CLIMATEWIRE | Five ozone-depleting substances are increasing in the atmosphere, a new study finds, despite an international ban on their use and production.
The discovery has mystified scientists and alarmed them because the substances are warming the planet. Their climate impact is equivalent to the carbon emissions from a small country.
“We don’t really know where it’s coming from, and that’s really a bit scary,” said study co-author Stefan Reimann, a scientist with the Swiss Federal Laboratories for Materials Science and Technology, at a news conference on Monday.
The study, published Monday in the journal Nature Geoscience, documents the growing emissions of five chlorofluorocarbons, or CFCs, between 2010 and 2020.
CFCs are widely known for having depleted the Earth's atmospheric ozone layer through the 1980s. The five mystery CFCs are causing little damage to the ozone layer, the study says, but the climate impacts are substantial. In 2020, the five CFCs had a combined effect that was equivalent to about 47 million metric tons of carbon dioxide in the atmosphere.
That’s roughly 1 1/2 times London’s annual carbon dioxide emissions. It’s also similar to the annual emissions of nations such as Switzerland or Sweden.
“Mitigating these emissions would have a large impact on climate, about the same as a small country going carbon neutral,” said lead study author Luke Western, a scientist at the University of Bristol and at NOAA’s Global Monitoring Laboratory.
CFCs were used in aerosol sprays and industrial refrigeration until an international agreement known as the Montreal Protocol began phasing out their production and most of their uses starting in 1989. The Earth’s ozone layer is on track to recover to its pre-1980s condition within a few decades.
A 2010 update to the agreement banned the production of CFCs for any purpose that would lead them to enter the atmosphere. In theory, that means they should all have been decreasing over the last decade.
But CFCs can still be used as ingredients in the production of other chemicals, a process that enables them to leak into the atmosphere. CFCs also are sometimes produced as byproducts of industrial processes.
Three of the CFCs identified in the new study are ingredients or byproducts in the production of ozone-friendly chemicals that were invented to replace CFCs. Those chemicals include certain hydrofluorocarbons, or HFCs, and hydrofluoroolefins, or HFOs.
Both of those chemicals have climate impacts. HFCs are potent greenhouse gases that were targeted for being phased out in a 2016 update to the Montreal Protocol known as the Kigali Amendment.
The supposedly climate-friendly replacement — HFOs — turns out to have climate impacts because CFCs are an ingredient in their manufacture and leak out during the production process.

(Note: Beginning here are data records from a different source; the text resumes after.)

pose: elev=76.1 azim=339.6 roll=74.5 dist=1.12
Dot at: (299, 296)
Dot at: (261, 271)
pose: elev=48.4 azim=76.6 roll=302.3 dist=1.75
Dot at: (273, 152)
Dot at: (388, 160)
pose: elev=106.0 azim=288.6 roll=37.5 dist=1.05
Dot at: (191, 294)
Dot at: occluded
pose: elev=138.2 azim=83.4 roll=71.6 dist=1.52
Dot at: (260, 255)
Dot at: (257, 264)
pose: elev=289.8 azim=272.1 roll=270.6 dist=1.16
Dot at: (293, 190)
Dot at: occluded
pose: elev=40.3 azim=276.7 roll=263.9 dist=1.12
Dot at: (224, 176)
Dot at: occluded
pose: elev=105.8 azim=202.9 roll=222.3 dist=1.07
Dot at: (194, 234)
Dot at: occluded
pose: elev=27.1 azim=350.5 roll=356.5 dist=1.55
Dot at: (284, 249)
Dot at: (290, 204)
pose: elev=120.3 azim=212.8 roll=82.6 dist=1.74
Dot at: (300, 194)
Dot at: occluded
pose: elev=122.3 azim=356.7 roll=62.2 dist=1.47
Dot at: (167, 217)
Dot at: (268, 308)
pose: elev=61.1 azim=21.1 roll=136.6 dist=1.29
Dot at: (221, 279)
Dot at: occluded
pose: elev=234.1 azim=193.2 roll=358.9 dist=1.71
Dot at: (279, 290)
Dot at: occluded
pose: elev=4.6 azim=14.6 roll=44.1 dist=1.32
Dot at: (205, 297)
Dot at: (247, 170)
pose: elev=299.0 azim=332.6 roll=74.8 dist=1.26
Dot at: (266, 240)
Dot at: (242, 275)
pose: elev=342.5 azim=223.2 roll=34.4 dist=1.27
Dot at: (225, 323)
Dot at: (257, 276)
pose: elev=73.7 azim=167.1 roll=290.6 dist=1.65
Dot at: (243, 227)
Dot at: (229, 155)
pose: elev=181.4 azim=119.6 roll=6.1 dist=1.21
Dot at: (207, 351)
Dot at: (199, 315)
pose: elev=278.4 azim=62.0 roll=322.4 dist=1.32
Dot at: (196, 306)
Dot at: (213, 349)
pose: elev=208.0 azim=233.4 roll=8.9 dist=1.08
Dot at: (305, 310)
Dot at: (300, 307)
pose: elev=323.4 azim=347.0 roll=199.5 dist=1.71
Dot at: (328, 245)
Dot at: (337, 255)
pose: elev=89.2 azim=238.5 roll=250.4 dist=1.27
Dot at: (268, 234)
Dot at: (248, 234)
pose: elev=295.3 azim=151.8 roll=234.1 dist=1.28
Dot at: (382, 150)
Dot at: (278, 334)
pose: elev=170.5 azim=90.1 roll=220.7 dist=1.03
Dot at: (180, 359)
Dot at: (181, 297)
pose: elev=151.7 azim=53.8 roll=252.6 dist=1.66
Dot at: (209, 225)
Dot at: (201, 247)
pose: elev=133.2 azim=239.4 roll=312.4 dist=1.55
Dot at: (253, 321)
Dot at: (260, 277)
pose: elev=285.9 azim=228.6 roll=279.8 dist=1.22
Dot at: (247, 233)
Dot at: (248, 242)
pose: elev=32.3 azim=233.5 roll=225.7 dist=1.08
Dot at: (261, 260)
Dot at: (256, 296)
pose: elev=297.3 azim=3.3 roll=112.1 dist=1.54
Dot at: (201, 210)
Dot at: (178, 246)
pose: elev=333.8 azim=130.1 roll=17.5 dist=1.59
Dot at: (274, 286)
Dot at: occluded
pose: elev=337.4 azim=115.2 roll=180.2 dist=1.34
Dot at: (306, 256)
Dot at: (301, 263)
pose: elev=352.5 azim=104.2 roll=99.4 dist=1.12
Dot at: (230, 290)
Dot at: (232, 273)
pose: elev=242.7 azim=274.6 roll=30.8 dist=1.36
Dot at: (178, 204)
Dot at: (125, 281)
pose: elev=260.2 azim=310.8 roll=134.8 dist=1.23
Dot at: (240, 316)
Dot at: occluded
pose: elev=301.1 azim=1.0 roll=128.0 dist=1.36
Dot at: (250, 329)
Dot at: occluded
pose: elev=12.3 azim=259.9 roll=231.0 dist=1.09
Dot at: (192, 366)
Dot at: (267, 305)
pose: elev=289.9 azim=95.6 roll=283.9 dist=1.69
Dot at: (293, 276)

“What we’re suggesting here is there may be some cost to ozone and climate when creating these HFCs and HFOs, as ozone-depleting CFCs may be released during the process,” Western said.
The other two of the five CFCs identified by the study have no known uses. That makes it difficult to figure out their origin and how to stop their release.
It’s not the first time that recent research has identified an increasing CFC. A 2018 study published in Nature reported that a chlorofluorocarbon known as CFC-11 had been increasing since 2012. Scientists later tracked the emissions to several regions of Asia, with around half the increase likely coming from eastern China, potentially the result of unreported CFC production.
More recent research has noted that these emissions have begun to decrease again over the last few years.
The new study highlights the importance of long-term monitoring, Western said, especially because ozone-depleting substances often have implications for the climate as well as the ozone layer.
Extensive monitoring networks in parts of the world including Europe and North America help scientists keep track of CFC leaks. But monitoring efforts are sparser in other regions, said Reimann, the study co-author.
“There are other parts in the world which are less well covered," Reimann said. “That’s also a message — that we should have more measurements in other parts of the world.”